Want to see e-business explode? Want to see it again? When you're looking at the future of commerce on the Web, the first observation to make is how fast we're all travelling down that road. In only five years, bleary-eyed technologists working side by side with hypercompetitive entrepreneurs have forever changed how business works. The famous Harvard Business School recently overhauled its entire curriculum in one fell swoop to ensure that its MBAs emerge with the technology skills now needed to compete online. The pace of new e-business technology development is driving these changes. A glimpse at which new technologies will soon bring more sweeping change to e-business shows that the pace continues to accelerate.
Orbiting Around XML
A blistering array of new Web commerce technologies are centred around XML (eXtensible Markup Language), a markup language for tagging and describing content (which goes beyond HTML's duties displaying content; XML actually describes the content). One benefit of XML is that it can help the Web function like an intelligent library card catalogue. It can improve Web searching and programs such as intelligent assistants, or bots, which could scour the Web or a series of partnered business sites for the best prices on products.
XML can help business Web sites intelligently exchange information in several ways. ibm, Microsoft, Sun, and B2B (business-to-business) software providers such as Ariba are among many companies building XML layers into their key e-business products. According to GartnerGroup, XML layers will process 70 percent of online business transactions by the year 2001.
XML, along with the Wireless Application Protocol (WAP), has potentially huge implications for extending the world of e-business to wireless devices of all kinds. Many companies are working on strategies for storing e-business data as XML and writing XSL (eXtensible Stylesheet Language) scripts to format data for wireless devices. Several companies are also working on ways to use voice as an interface for retrieving and working with such data. Motorola has a speech recognition language called VoxML that allows a person with a Web-enabled mobile phone to query a Web site verbally and receive a text-to-speech response. Text-to-speech technology from BeVocal and Quack.com already allows commerce sites to offer limited voice querying.
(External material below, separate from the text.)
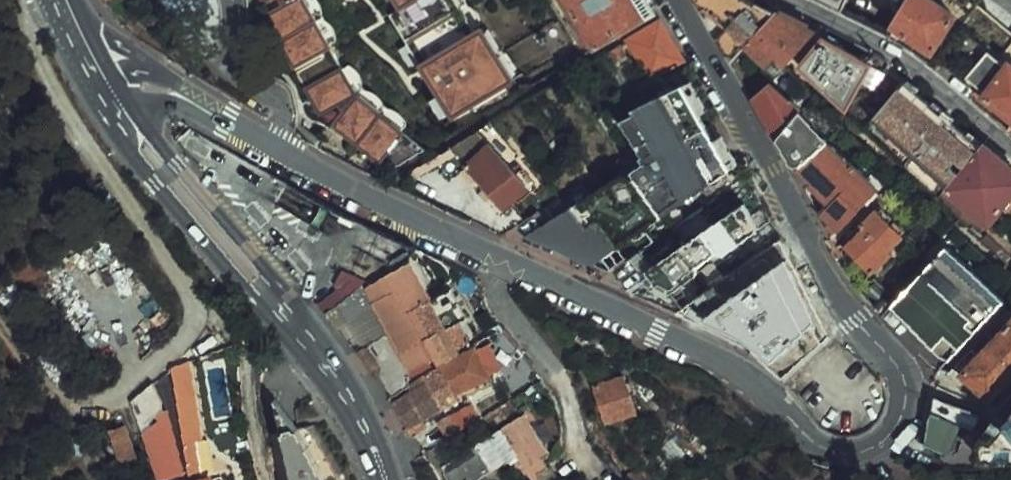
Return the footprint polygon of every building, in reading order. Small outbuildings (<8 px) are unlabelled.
[(286,4),(267,15),(321,114),(339,104),(345,112),(334,127),(383,161),(407,130),(357,93),(307,0),(284,0),(286,4)] [(401,6),(392,12),(456,116),(511,80),(480,29),(461,0),(397,0),(401,6)] [(592,56),(598,53),(601,51),(598,45),(657,11),(650,0),(559,0),(569,17),(578,12),(592,36),(583,41),(592,56)] [(748,43),(776,13),(777,11),(753,0),(696,0),(731,61),(732,60),(748,43)] [(844,11),(849,0),(821,0),(844,11)] [(893,23),(932,51),(956,18),(934,1),(935,0),(907,0),(893,23)] [(777,56),(788,66),(816,31),(776,13),(748,43),(767,64),(777,56)] [(651,77),(684,59),(662,20),(629,39),(651,77)] [(480,29),(511,80),(517,76),(486,25),(480,29)] [(864,129),(869,124),(904,80),(888,68),(892,61),(875,49),(866,59),(824,38),(800,65),(846,108),(843,110),(864,129)] [(626,57),(618,46),(608,52),(615,63),(626,57)] [(984,89),(1004,60),(988,49),(968,78),(984,89)] [(982,97),(1010,119),(1010,51),(982,97)] [(777,56),(767,64),(777,75),(788,66),(777,56)] [(683,69),(592,117),(620,169),(532,217),(524,233),(610,271),(633,254),(672,228),(745,178),(683,69)] [(771,80),(754,94),(777,135),(804,110),(771,80)] [(943,192),(946,188),(980,144),(904,80),(869,124),(943,192)] [(804,110),(777,135),(790,158),(793,162),(795,165),(796,166),(798,165),(823,135),(824,133),(804,110)] [(490,121),(454,147),(464,160),(499,135),(490,121)] [(503,135),(495,142),(514,162),(522,155),(503,135)] [(847,159),(823,135),(798,165),(811,179),(809,180),(828,200),(820,208),(836,225),(878,186),(849,157),(847,159)] [(980,144),(946,188),(988,222),(1010,193),(1010,171),(980,144)] [(524,167),(517,173),(491,145),(467,166),(503,209),(536,182),(524,167)] [(726,254),(774,222),(759,193),(683,244),(672,228),(633,254),(654,285),(666,292),(677,308),(682,308),(707,290),(695,274),(697,266),(717,253),(726,254)] [(903,235),(878,208),(862,222),(866,226),(847,243),(871,270),(889,253),(886,250),(903,235)] [(371,271),(377,276),(413,252),(382,237),(373,244),(360,228),(338,218),(303,247),(342,295),(371,271)] [(884,314),(934,364),(938,366),(941,367),(1003,296),(949,246),(884,314)] [(433,301),(415,265),(410,267),(423,293),(428,304),(433,301)] [(405,303),(423,293),(410,267),(392,277),(397,286),(405,303)] [(764,280),(760,273),(739,287),(777,343),(811,320),(778,271),(764,280)] [(481,389),(497,382),(493,376),(479,347),(477,349),(476,348),(463,323),(470,320),(454,289),(441,297),(433,301),(428,304),(423,293),(405,303),(397,286),(392,277),(386,280),(375,286),(381,299),(378,301),(401,346),(405,353),(412,367),(432,356),(425,342),(430,340),(442,363),(447,361),(448,365),(444,367),(426,376),(429,382),(413,390),(394,400),(407,426),(464,398),(480,390),(481,389)] [(1003,333),(999,335),(965,372),(992,396),(1010,375),(1010,323),(1003,333)] [(481,389),(492,412),(544,380),(506,330),(482,342),(482,341),(476,348),(477,349),(479,347),(493,376),(497,382),(481,389)] [(368,345),(354,350),(376,378),(381,374),(381,365),(368,345)] [(198,442),(188,362),(175,367),(172,368),(182,444),(195,442),(198,442)] [(625,375),(595,384),(607,421),(637,412),(625,375)] [(429,382),(426,376),(410,384),(413,390),(429,382)] [(161,404),(154,383),(138,395),(145,416),(161,404)] [(974,428),(980,411),(937,393),(931,422),(920,440),(944,448),(952,446),(961,423),(974,428)] [(276,399),(282,433),(298,429),(276,399)] [(473,402),(451,415),(460,431),(482,418),(473,402)] [(553,454),(527,414),(443,465),(449,479),(474,479),(515,454),(531,479),(550,469),(544,458),(553,454)] [(1008,420),(985,428),(988,460),(1010,459),(1010,416),(1008,420)] [(121,461),(137,456),(126,425),(110,430),(121,461)] [(312,426),(298,429),(282,433),(288,461),(274,464),(277,479),(342,479),(341,472),(326,446),(312,426)] [(282,433),(268,436),(274,464),(288,461),(282,433)] [(195,442),(182,444),(186,477),(199,475),(195,442)] [(624,479),(646,479),(641,469),(623,477),(624,479)]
Such voice-driven access to e-business sites could encourage consumers to use roaming voice applications, such as searching a shopping site while sitting in traffic. It could also help an employee access customer information stored in a CRM (customer relationship management) system by speaking a query into a phone. Big CRM players such as Siebel Systems already have initiatives in place for extending customer data access to hand-held devices and cell phones.